## Goal of the exercise
Whenever a line of the listing contains the string "LOCKFILE", return that line.

## Extracted information
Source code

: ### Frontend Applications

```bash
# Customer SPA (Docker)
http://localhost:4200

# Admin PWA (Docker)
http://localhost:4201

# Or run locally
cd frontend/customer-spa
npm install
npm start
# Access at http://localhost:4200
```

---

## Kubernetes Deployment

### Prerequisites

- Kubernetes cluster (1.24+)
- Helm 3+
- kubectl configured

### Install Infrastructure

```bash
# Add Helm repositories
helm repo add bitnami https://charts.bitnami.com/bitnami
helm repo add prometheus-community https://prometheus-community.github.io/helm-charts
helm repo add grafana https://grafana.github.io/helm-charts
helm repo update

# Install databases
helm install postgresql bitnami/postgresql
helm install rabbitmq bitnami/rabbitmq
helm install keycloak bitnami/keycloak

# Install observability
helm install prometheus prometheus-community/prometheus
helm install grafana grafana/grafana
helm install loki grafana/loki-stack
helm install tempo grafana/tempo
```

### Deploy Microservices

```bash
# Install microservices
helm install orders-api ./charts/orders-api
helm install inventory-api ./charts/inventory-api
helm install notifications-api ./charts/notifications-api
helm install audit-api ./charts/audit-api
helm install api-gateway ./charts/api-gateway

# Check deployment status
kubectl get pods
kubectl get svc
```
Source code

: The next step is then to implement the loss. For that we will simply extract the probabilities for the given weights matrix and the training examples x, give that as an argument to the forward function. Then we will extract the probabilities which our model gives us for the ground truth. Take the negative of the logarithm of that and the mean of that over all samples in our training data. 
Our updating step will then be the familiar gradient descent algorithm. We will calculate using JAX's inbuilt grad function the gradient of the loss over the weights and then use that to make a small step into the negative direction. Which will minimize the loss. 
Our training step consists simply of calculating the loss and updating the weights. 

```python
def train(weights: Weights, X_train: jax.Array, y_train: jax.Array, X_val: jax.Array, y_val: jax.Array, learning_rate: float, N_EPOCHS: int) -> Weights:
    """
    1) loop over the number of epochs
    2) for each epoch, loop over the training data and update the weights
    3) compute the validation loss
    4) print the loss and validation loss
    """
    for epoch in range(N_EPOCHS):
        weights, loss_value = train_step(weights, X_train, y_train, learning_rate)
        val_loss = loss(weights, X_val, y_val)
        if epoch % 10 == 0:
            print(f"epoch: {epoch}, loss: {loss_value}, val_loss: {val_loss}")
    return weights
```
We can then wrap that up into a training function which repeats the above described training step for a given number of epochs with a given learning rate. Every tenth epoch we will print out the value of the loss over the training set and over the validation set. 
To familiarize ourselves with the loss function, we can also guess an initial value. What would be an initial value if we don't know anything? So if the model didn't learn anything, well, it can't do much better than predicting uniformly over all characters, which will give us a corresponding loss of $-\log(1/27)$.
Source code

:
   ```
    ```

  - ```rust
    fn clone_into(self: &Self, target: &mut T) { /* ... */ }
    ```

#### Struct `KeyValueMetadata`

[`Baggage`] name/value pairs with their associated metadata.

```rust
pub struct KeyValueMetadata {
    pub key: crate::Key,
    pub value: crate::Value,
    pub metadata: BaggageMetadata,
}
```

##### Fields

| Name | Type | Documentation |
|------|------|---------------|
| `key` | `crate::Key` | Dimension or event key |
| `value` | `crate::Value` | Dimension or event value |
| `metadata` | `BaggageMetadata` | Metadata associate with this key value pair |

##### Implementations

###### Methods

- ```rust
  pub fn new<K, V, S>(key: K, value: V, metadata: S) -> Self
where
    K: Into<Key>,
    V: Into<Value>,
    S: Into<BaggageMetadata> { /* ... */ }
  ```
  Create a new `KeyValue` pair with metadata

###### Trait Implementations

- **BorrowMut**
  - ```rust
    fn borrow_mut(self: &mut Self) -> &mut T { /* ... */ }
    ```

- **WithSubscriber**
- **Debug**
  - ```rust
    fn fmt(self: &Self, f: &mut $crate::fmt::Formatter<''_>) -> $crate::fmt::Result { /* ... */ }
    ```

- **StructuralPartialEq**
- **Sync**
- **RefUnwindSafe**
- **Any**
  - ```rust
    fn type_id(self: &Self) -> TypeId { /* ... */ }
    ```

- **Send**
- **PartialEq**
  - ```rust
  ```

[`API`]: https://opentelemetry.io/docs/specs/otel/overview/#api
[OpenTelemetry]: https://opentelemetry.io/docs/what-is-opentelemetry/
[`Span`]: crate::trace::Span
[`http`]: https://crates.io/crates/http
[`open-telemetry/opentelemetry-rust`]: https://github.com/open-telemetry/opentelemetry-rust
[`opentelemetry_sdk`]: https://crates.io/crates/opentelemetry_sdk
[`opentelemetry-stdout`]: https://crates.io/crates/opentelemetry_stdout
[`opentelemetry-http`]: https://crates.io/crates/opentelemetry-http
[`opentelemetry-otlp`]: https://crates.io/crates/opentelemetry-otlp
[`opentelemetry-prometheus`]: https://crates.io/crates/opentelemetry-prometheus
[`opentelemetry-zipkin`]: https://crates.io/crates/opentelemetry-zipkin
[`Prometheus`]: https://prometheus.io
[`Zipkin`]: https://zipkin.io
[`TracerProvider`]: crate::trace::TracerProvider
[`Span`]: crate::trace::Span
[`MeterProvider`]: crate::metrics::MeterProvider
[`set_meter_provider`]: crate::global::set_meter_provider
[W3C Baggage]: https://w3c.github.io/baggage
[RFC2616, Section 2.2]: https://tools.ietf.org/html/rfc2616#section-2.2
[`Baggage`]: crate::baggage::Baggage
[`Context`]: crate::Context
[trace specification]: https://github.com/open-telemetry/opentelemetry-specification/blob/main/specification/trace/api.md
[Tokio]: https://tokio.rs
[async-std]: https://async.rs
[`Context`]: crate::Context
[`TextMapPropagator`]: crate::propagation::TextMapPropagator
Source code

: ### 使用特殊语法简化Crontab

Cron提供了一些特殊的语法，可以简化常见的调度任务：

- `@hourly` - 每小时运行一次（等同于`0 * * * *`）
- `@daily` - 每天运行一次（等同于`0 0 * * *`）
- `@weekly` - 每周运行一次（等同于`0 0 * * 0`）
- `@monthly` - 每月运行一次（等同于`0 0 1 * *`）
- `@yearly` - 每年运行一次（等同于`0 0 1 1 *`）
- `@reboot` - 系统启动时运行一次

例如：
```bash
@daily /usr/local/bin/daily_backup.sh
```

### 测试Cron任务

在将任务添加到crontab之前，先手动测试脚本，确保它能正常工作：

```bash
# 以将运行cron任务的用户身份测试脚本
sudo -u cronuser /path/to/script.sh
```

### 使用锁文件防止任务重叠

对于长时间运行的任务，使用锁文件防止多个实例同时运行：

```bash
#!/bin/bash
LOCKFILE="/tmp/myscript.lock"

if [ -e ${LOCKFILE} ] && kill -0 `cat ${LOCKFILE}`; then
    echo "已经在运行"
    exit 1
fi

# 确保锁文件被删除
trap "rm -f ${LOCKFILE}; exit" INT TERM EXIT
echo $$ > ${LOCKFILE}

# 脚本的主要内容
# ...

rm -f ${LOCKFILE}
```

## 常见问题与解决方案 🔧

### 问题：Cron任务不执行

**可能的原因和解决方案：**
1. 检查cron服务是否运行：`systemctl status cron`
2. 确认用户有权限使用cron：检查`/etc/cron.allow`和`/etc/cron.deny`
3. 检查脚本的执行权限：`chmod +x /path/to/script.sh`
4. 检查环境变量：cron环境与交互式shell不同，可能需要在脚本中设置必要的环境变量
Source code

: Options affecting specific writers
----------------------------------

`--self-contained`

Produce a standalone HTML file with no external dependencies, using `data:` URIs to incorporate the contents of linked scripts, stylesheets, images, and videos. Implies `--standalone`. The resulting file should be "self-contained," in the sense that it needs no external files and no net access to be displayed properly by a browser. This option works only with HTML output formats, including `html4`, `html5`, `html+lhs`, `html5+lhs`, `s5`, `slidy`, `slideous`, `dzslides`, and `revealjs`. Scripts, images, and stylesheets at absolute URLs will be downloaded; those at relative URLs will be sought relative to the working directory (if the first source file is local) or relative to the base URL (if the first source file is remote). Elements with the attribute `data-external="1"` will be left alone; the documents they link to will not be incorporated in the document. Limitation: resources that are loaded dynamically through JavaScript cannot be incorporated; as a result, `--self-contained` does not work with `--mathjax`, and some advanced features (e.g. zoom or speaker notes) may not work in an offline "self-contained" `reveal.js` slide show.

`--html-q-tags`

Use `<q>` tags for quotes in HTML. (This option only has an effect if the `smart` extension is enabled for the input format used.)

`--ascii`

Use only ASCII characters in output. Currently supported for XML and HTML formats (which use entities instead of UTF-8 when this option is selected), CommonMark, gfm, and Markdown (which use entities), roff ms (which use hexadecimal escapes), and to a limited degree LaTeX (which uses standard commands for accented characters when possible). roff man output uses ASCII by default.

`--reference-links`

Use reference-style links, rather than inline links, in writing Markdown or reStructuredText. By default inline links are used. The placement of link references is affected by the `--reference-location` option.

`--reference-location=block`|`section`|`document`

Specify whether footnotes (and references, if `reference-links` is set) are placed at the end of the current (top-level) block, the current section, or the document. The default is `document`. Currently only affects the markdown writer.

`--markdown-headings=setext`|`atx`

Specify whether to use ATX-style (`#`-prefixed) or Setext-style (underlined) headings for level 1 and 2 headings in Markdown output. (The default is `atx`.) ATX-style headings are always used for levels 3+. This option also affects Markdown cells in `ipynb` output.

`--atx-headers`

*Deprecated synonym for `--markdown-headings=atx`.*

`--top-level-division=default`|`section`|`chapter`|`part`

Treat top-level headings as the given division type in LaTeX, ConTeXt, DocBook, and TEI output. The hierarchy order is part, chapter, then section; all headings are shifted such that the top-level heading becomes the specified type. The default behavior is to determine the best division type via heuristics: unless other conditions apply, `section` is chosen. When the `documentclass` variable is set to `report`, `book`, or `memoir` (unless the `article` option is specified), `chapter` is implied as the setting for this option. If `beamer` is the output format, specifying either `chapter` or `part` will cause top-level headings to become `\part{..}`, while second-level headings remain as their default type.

## Solution below
LOCKFILE="/tmp/myscript.lock"
if [ -e ${LOCKFILE} ] && kill -0 `cat ${LOCKFILE}`; then
trap "rm -f ${LOCKFILE}; exit" INT TERM EXIT
echo $$ > ${LOCKFILE}
rm -f ${LOCKFILE}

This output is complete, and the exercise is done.